Increasingly, as part of Digital this and Digital that, businesses are paying far more attention to the customer experience than they used to. As part of this effort, they’re creating mechanisms to understand how customers feel about their interactions with the company.

For telephone callers, it’s standard practice for companies to record calls so as to measure how well their call center staff are handling customer requests and complaints. Web and mobile apps are tougher, but methods for evaluating the customer experience in these environments are rapidly increasing in accuracy and sophistication.

It’s what internal IT would call UAT — user acceptance testing, which, done well, includes end-user suggestions as to how to improve overall usability.

Paying attention to the (real, paying) customer experience on the web and through mobile apps is admirable. I’m in favor of it.

What I suspect receives too little attention, though, is that unlike internal applications, the web and mobile customer experience includes more than layout, design, and functionality.

It also includes matters of more substance, such as the $35 admin fee I’m griping about here, coupons that are (or, in the case of Herberger’s, weren’t) redeemable on e-commerce websites and mobile apps, and, for a third example, requiring shoppers to establish userid’s and passwords before being allowed to buy merchandise.

Those who think in terms of organizational charts are likely to divide aesthetics, functionality, and substance into separate testing regimes.
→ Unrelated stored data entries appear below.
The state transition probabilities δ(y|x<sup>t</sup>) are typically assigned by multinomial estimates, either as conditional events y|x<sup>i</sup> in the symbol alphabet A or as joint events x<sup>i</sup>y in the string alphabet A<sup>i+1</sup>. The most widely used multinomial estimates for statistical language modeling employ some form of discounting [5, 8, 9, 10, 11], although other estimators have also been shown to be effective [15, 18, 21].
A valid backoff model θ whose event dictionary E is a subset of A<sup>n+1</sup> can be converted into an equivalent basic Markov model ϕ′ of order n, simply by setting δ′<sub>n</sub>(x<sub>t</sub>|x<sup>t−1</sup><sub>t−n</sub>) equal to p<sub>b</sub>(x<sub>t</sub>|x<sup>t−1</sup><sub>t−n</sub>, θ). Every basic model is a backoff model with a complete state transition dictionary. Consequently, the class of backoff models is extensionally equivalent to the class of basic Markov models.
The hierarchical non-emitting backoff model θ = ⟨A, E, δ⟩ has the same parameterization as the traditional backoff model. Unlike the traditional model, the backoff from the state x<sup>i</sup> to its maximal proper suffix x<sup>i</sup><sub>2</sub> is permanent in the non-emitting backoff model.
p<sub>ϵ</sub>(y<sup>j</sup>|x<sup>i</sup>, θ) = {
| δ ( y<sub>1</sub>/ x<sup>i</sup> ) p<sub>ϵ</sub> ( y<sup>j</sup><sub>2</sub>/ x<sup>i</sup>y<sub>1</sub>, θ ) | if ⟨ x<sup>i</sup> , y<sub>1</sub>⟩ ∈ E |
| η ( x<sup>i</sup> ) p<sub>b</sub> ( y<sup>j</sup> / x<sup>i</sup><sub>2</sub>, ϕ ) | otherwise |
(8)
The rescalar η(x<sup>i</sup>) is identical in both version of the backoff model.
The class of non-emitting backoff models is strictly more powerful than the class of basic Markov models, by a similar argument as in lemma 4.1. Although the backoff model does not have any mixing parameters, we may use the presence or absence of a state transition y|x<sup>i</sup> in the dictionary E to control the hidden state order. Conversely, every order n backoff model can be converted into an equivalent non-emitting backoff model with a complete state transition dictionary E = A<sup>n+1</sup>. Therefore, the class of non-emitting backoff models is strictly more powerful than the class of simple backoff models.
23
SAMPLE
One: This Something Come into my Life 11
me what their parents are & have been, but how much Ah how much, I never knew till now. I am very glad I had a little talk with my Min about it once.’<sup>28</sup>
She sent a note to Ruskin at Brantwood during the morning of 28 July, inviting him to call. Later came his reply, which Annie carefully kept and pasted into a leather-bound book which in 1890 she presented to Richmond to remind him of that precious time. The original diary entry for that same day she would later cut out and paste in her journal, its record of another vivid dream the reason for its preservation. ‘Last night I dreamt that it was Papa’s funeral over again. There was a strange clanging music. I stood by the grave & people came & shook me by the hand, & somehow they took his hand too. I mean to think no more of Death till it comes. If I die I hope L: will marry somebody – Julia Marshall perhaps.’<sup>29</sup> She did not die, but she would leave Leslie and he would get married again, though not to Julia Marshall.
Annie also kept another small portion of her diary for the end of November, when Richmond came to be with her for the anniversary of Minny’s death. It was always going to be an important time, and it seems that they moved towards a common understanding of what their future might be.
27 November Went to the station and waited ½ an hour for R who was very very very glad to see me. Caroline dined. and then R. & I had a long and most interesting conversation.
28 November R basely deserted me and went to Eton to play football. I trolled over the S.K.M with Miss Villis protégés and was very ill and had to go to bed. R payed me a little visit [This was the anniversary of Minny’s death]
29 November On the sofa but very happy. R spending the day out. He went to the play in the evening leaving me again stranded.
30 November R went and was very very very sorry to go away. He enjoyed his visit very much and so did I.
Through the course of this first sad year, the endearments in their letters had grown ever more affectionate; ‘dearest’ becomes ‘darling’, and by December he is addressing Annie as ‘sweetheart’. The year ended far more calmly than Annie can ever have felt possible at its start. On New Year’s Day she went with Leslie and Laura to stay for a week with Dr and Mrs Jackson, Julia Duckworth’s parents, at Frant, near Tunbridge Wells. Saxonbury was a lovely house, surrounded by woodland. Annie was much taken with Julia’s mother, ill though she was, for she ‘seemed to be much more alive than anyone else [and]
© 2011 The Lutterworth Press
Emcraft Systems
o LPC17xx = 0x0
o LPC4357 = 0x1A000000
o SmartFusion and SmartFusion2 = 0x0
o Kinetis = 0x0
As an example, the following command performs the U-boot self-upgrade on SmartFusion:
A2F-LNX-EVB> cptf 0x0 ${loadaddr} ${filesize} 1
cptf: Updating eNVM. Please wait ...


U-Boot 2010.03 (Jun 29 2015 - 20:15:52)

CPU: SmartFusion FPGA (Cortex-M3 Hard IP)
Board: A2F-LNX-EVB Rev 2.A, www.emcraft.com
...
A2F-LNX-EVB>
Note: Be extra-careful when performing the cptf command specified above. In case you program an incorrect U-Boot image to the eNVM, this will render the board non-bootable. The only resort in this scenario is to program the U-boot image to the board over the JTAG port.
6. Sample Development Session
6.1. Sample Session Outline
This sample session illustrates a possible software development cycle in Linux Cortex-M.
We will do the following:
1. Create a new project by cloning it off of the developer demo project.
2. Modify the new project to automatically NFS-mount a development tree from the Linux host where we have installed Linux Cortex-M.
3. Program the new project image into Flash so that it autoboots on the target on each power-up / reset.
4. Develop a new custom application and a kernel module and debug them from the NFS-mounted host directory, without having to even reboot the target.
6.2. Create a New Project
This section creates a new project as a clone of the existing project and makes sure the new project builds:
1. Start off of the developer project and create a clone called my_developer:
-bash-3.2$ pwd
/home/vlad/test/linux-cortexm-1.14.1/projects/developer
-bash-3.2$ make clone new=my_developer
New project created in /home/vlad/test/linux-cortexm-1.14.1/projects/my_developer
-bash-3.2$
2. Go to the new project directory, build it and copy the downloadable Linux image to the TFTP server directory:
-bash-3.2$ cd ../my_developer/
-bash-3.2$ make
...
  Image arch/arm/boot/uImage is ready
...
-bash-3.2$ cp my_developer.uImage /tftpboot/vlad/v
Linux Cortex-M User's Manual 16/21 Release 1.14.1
As with so many other forms of business dysfunction, this misguided use of the org chart is a likely step on the path to, if not perdition, at least suboptimalism.

This is because unlike everyone inside your company, for whom the org chart might be sacrosanct, Real Paying Customers don’t care an infinitesimal fig about who reports to whom or how responsibilities are divvied up.

They (which turns into “we” when you and I go home and shop for something) just find all of the above annoying.

Annoying, that is, is for Real Paying Customers a collective gerund, not a decomposable one. Which in turn means that customer experience testing should be collective as well.

KJR’s readers are increasingly being pulled into Digital initiatives of one sort or another. If you’re among them, promote this thought process:

The customer experience is holistic. We have to pretend we are, too.